Task brief. Reproduce the entries below exactly, but only from the line containing "ring tip: (857, 764)" to the line containing "pinky dip: (1305, 846)", inclusive.

BEGIN Extracted information

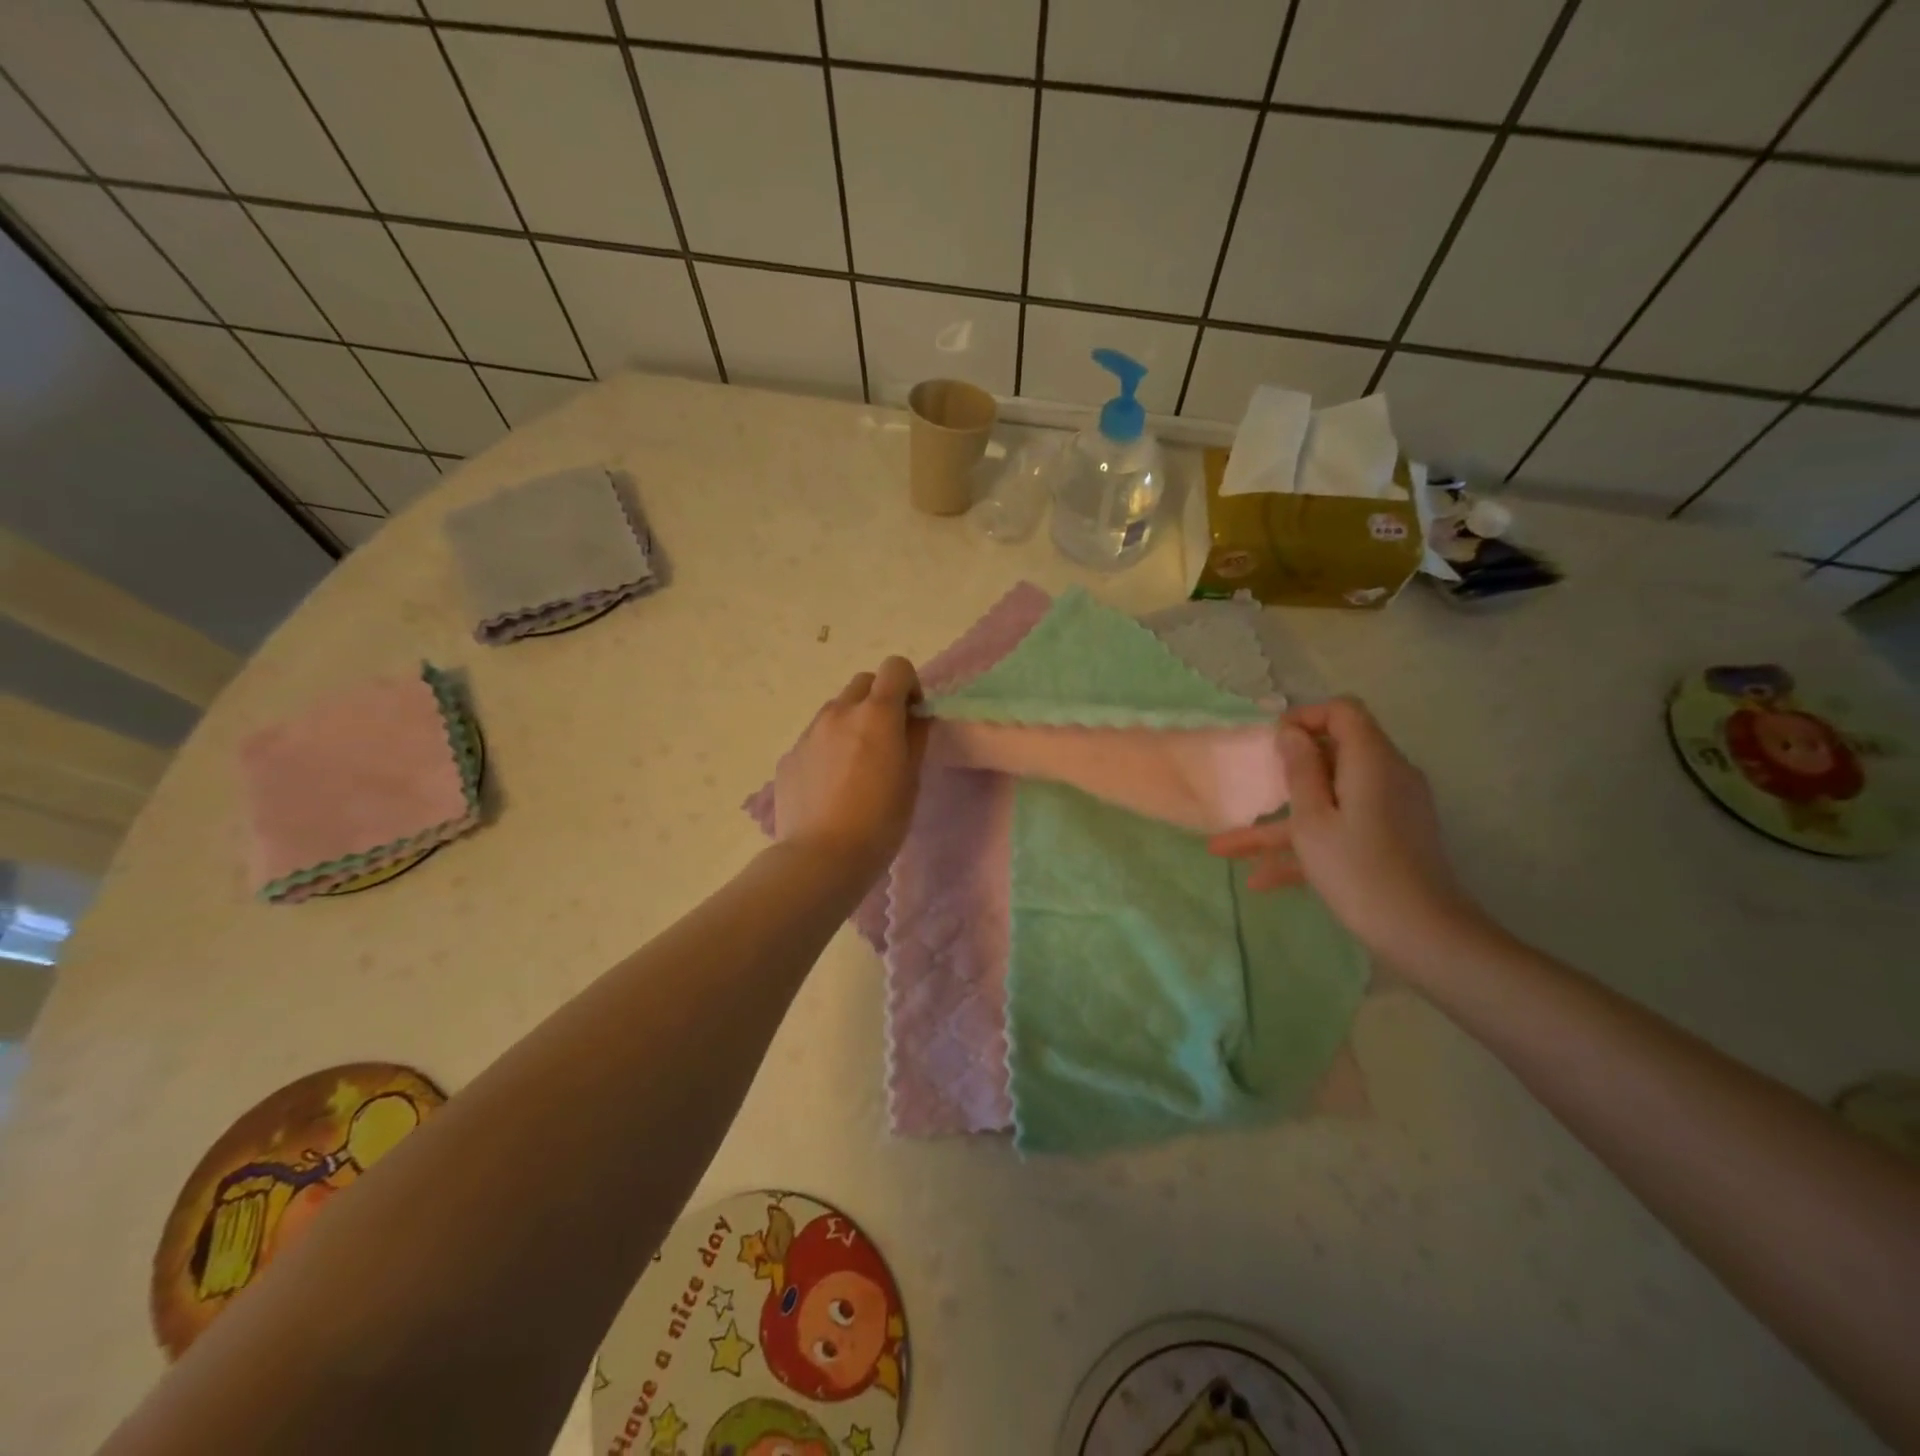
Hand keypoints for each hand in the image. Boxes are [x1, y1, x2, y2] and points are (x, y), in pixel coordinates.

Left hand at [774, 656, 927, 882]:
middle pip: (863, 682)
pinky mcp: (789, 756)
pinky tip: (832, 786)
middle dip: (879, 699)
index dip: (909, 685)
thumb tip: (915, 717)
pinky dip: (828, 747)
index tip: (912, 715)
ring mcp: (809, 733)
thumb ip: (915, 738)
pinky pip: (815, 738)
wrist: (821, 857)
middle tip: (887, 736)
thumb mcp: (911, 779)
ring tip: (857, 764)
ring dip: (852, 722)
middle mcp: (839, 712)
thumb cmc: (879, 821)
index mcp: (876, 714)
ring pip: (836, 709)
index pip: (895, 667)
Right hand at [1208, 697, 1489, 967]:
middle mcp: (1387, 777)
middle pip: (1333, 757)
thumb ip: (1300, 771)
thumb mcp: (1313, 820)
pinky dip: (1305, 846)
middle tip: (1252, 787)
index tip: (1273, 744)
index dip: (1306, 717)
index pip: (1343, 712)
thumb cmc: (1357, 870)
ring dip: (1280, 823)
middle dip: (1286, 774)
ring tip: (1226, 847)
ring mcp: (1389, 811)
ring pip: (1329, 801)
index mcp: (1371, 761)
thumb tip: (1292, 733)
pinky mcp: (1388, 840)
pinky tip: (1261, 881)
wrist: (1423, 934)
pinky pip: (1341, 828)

END Extracted information
BEGIN Extracted information

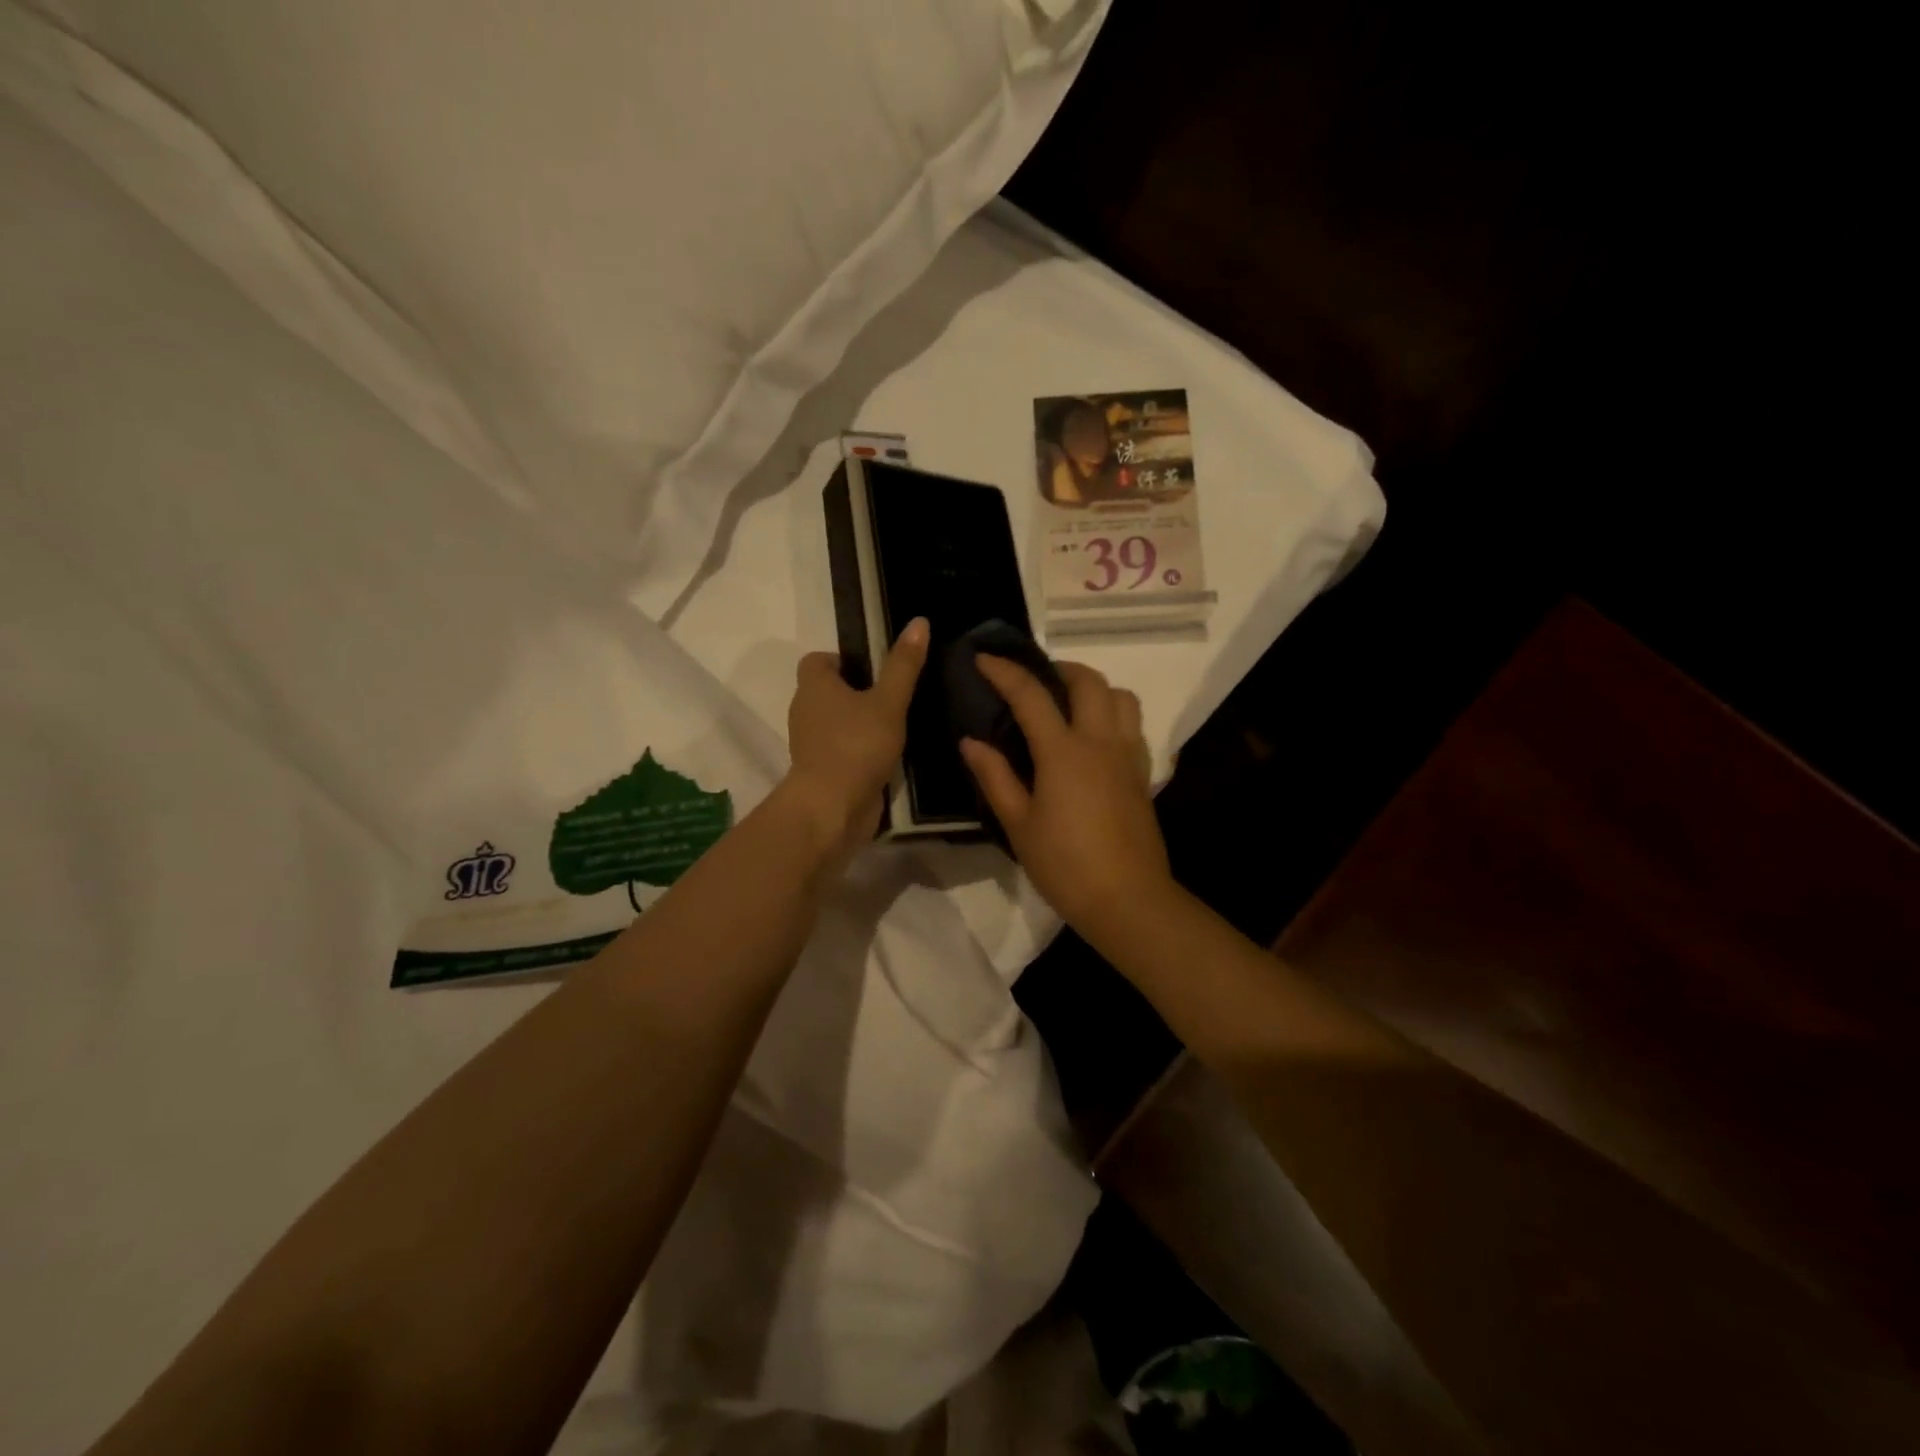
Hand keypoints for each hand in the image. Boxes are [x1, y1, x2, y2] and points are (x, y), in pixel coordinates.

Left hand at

END Extracted information

Response to the exercise.
ring tip: (857, 764)
ring dip: (852, 722)
middle mcp: (839, 712)
thumb cmc: (879, 821)
index mcp: (876, 714)
ring pip: (836, 709)
index pip: (895, 667)
Right hand at [1208, 697, 1489, 967]:
middle mcp: (1387, 777)
middle pip: (1333, 757)
thumb ip: (1300, 771)
thumb mcp: (1313, 820)
pinky dip: (1305, 846)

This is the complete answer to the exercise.